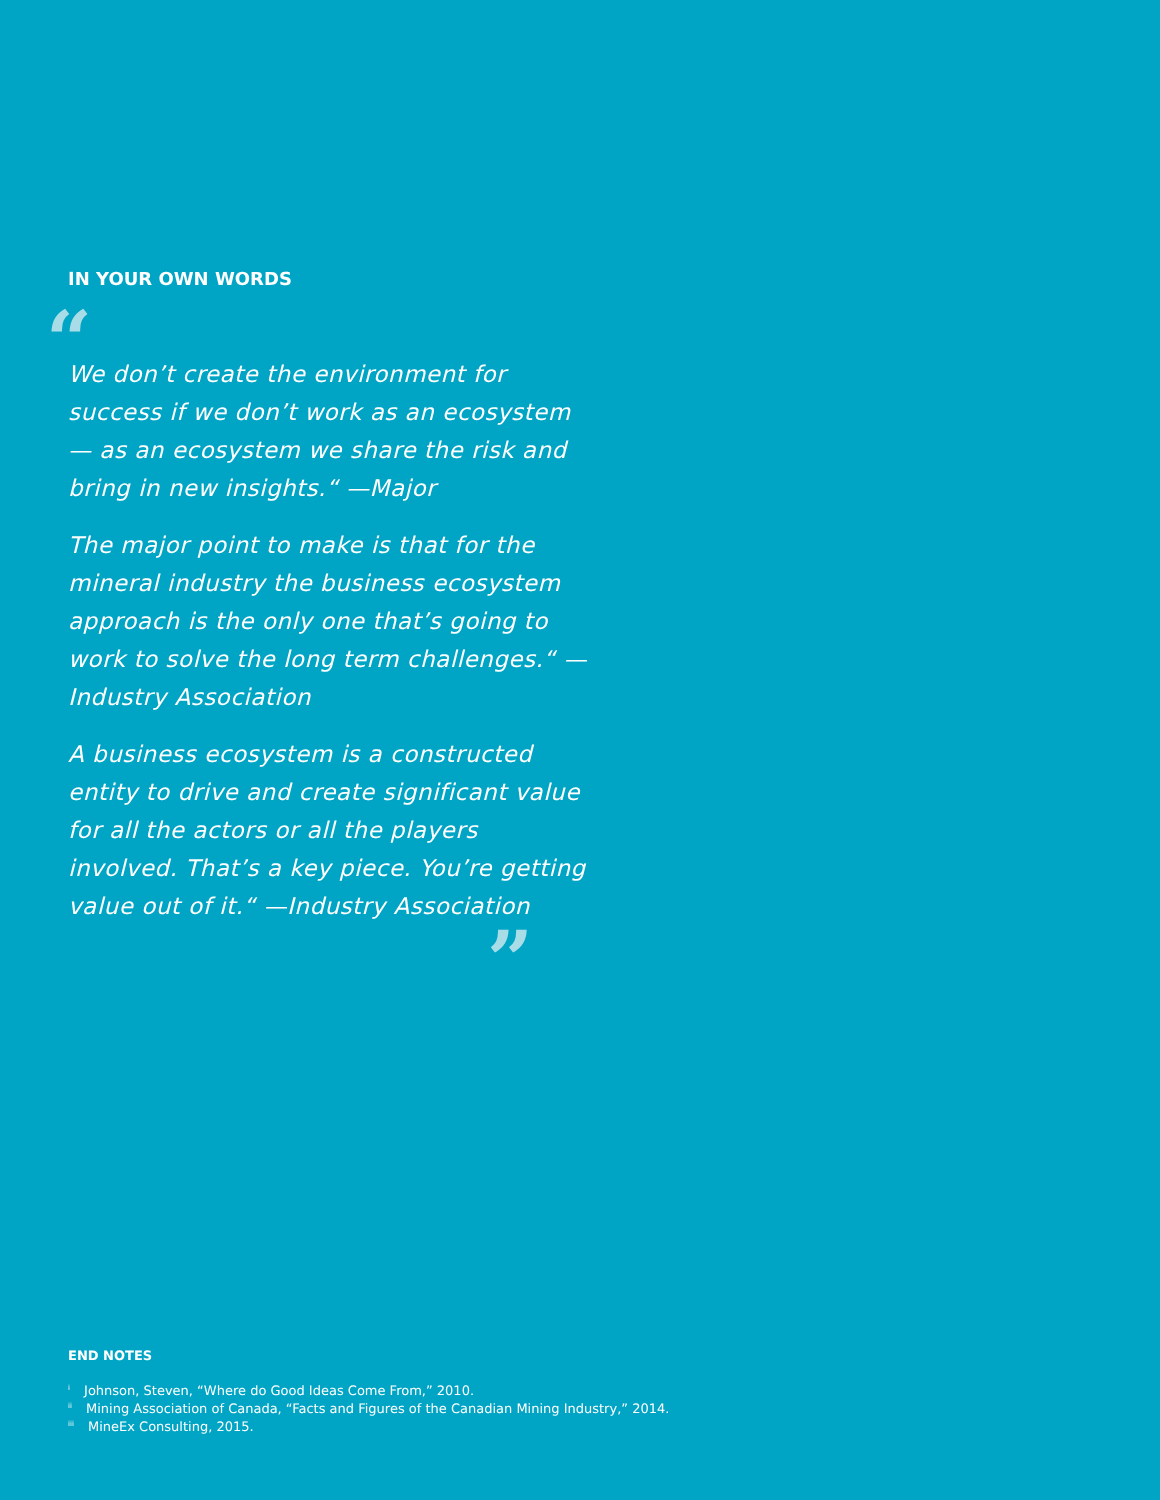IN YOUR OWN WORDS
“
We don’t create the environment for success if we don’t work as an ecosystem— as an ecosystem we share the risk and bring in new insights.“ —Major
The major point to make is that for the mineral industry the business ecosystem approach is the only one that’s going to work to solve the long term challenges.“ —Industry Association
A business ecosystem is a constructed entity to drive and create significant value for all the actors or all the players involved. That’s a key piece. You’re getting value out of it.“ —Industry Association
”
END NOTES
<sup>i</sup> Johnson, Steven, “Where do Good Ideas Come From,” 2010.
<sup>ii</sup> Mining Association of Canada, “Facts and Figures of the Canadian Mining Industry,” 2014.
<sup>iii</sup> MineEx Consulting, 2015.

» **GOAL OF THE EXERCISE**: Show each line from the listing above that includes the word "work".

» **EXERCISE OUTPUT**:
We don’t create the environment for success if we don’t work as an ecosystem— as an ecosystem we share the risk and bring in new insights.“ —Major
The major point to make is that for the mineral industry the business ecosystem approach is the only one that’s going to work to solve the long term challenges.“ —Industry Association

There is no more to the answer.